* [EXERCISE AIM]:
Take the line that contains "left eye: (476, 181)" as the first line and the last line of the material below as the final one; reproduce exactly the lines between, inclusive.

* [SOURCE INFORMATION]:
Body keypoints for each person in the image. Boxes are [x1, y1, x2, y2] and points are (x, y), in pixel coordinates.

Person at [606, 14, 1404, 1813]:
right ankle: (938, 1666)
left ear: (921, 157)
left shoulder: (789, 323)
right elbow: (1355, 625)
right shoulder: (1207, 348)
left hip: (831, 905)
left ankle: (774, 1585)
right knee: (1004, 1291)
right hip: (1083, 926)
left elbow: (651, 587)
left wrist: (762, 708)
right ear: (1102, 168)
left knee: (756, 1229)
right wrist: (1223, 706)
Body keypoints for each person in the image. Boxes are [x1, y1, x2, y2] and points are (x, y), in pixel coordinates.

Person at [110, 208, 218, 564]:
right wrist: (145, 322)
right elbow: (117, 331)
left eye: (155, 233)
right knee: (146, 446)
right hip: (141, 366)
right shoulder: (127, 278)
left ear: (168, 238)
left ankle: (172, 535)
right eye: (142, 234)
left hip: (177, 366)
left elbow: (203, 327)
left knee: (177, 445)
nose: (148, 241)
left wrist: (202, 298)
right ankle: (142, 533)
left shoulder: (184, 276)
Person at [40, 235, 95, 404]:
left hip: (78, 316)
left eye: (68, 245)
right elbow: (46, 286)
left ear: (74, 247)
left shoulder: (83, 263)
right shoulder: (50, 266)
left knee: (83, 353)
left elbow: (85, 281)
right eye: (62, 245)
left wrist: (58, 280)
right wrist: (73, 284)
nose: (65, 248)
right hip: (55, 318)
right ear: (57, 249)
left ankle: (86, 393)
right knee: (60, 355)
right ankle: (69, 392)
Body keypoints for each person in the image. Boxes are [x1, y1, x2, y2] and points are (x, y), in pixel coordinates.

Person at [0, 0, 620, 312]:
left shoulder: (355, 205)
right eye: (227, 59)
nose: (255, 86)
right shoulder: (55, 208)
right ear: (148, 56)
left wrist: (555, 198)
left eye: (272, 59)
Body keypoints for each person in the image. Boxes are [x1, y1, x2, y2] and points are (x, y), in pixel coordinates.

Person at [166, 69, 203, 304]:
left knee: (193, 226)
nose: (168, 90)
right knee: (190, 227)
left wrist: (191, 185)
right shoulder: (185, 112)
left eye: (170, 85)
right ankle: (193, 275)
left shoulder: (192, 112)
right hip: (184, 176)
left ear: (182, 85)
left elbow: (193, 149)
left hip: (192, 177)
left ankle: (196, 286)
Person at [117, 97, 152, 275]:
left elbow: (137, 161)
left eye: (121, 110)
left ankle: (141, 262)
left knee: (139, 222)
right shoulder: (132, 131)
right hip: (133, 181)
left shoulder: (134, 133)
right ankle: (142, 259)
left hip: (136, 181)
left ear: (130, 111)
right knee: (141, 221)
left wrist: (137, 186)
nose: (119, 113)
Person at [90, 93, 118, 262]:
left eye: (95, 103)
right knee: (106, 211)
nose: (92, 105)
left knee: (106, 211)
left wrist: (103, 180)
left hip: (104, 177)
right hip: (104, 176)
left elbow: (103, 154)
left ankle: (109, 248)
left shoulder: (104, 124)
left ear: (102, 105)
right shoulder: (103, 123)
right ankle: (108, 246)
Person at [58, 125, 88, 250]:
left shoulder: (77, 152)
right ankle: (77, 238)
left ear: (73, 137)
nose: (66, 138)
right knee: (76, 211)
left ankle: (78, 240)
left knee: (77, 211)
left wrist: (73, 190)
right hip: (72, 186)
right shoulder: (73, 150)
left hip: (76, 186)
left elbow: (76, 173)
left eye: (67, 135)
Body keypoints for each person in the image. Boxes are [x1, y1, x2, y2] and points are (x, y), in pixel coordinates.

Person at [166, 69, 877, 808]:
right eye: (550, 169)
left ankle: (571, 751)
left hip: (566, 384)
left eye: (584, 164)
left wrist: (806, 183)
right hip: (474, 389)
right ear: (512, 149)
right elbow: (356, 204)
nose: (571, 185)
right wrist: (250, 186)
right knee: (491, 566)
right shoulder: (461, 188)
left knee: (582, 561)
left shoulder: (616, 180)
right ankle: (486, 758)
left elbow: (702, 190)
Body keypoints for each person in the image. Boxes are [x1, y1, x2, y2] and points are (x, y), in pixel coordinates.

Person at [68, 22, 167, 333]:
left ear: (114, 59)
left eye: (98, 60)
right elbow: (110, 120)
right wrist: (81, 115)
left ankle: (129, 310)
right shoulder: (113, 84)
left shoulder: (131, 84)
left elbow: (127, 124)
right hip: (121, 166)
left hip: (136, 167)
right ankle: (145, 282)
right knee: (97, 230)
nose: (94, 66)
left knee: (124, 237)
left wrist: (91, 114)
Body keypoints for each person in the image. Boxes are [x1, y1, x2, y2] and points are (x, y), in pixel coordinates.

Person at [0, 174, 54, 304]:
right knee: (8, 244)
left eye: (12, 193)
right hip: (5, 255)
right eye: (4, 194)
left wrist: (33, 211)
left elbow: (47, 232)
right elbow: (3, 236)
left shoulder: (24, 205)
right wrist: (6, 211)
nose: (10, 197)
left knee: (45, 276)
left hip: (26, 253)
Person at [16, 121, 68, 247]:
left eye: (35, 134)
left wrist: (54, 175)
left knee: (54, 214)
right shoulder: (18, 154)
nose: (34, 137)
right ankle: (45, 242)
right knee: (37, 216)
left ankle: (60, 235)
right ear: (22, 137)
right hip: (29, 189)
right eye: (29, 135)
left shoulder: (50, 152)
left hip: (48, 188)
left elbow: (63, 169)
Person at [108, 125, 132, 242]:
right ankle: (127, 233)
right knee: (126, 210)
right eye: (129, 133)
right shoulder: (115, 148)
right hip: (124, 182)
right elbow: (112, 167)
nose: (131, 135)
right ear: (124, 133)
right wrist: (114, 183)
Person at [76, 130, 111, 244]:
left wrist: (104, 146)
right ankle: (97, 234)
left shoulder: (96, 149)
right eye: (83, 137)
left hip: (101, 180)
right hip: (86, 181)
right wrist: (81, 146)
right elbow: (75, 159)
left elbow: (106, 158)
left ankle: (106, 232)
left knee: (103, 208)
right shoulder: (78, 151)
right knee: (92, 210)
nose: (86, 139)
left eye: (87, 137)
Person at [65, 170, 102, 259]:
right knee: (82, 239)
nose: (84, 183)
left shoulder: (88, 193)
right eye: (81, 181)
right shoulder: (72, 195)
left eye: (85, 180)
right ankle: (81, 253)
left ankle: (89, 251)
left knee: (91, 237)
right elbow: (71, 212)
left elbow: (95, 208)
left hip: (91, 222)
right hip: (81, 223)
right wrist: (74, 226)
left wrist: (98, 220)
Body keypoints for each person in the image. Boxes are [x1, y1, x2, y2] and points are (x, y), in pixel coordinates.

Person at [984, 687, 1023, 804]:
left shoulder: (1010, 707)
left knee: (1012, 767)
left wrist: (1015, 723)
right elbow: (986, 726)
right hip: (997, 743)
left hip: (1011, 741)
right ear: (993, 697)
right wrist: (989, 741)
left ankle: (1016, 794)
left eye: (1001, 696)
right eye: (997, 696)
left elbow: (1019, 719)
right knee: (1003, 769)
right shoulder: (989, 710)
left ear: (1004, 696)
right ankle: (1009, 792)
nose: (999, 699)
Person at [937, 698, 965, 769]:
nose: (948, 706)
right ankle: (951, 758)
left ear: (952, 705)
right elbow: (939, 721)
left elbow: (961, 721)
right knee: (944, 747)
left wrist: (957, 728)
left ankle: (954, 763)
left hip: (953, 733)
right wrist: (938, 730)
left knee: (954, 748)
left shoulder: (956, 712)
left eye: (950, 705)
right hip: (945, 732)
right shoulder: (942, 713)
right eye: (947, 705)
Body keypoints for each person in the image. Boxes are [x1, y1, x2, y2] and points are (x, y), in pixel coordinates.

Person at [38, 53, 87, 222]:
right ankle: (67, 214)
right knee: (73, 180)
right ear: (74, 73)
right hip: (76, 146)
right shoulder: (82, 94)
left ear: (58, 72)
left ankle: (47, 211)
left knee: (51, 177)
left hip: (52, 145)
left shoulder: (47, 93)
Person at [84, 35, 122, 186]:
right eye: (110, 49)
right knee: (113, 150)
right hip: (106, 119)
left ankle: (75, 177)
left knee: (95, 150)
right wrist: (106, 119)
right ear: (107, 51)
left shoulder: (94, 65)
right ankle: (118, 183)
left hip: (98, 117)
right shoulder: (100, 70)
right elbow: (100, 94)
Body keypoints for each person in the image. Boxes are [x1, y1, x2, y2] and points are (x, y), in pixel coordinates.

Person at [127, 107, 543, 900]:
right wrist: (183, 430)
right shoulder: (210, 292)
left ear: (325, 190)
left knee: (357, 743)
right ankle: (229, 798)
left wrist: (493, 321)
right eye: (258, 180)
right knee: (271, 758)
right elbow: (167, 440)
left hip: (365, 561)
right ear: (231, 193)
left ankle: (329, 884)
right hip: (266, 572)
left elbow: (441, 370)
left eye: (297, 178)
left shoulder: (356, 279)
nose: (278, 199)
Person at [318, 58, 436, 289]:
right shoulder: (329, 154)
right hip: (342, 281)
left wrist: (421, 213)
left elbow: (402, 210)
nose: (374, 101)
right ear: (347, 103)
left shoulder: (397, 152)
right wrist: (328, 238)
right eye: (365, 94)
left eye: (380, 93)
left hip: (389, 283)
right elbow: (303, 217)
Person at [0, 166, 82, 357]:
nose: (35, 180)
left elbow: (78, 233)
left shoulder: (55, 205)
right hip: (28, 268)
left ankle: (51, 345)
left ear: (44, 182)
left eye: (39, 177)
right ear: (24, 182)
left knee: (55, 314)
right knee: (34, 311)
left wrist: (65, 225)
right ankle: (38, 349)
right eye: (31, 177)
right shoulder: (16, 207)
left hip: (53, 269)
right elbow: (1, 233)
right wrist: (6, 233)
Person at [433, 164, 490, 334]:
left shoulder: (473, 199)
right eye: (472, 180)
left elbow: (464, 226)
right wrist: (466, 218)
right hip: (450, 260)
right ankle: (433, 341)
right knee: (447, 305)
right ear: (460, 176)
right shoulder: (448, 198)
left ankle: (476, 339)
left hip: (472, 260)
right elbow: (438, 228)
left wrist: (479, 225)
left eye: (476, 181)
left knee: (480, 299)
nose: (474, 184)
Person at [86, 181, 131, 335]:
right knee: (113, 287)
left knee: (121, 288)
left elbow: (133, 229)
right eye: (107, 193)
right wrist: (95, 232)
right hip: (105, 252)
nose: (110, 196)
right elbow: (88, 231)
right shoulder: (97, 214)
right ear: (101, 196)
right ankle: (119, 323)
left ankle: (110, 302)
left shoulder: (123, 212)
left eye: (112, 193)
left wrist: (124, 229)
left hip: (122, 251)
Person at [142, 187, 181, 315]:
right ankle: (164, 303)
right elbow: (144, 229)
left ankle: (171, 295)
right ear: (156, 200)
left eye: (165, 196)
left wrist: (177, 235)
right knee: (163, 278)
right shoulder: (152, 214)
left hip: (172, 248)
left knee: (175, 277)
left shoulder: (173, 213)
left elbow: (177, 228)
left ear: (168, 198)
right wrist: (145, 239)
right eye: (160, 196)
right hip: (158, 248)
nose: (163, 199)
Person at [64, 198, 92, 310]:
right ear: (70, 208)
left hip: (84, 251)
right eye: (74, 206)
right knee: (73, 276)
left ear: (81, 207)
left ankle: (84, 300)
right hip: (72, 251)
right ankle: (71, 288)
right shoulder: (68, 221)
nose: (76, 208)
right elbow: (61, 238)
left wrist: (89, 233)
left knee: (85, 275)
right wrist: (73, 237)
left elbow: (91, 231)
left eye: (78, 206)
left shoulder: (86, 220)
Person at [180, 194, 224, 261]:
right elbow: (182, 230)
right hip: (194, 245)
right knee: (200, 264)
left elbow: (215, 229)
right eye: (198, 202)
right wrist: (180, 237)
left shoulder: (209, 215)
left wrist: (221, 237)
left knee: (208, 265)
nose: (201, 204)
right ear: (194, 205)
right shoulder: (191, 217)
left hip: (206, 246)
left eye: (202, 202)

* [SOLUTION TO THIS PROBLEM]:
left eye: (476, 181)
left knee: (480, 299)
nose: (474, 184)
Person at [86, 181, 131, 335]:
right knee: (113, 287)
left knee: (121, 288)
left elbow: (133, 229)
right eye: (107, 193)
right wrist: (95, 232)
right hip: (105, 252)
nose: (110, 196)
right elbow: (88, 231)
right shoulder: (97, 214)
right ear: (101, 196)
right ankle: (119, 323)
left ankle: (110, 302)
left shoulder: (123, 212)
left eye: (112, 193)
left wrist: (124, 229)
left hip: (122, 251)
Person at [142, 187, 181, 315]:
right ankle: (164, 303)
right elbow: (144, 229)
left ankle: (171, 295)
right ear: (156, 200)
left eye: (165, 196)
left wrist: (177, 235)
right knee: (163, 278)
right shoulder: (152, 214)
left hip: (172, 248)
left knee: (175, 277)
left shoulder: (173, 213)
left elbow: (177, 228)
left ear: (168, 198)
right wrist: (145, 239)
right eye: (160, 196)
right hip: (158, 248)
nose: (163, 199)
Person at [64, 198, 92, 310]:
right ear: (70, 208)
left hip: (84, 251)
right eye: (74, 206)
right knee: (73, 276)
left ear: (81, 207)
left ankle: (84, 300)
right hip: (72, 251)
right ankle: (71, 288)
right shoulder: (68, 221)
nose: (76, 208)
right elbow: (61, 238)
left wrist: (89, 233)
left knee: (85, 275)
right wrist: (73, 237)
left elbow: (91, 231)
left eye: (78, 206)
left shoulder: (86, 220)
Person at [180, 194, 224, 261]:
right elbow: (182, 230)
right hip: (194, 245)
right knee: (200, 264)
left elbow: (215, 229)
right eye: (198, 202)
right wrist: (180, 237)
left shoulder: (209, 215)
left wrist: (221, 237)
left knee: (208, 265)
nose: (201, 204)
right ear: (194, 205)
right shoulder: (191, 217)
left hip: (206, 246)
left eye: (202, 202)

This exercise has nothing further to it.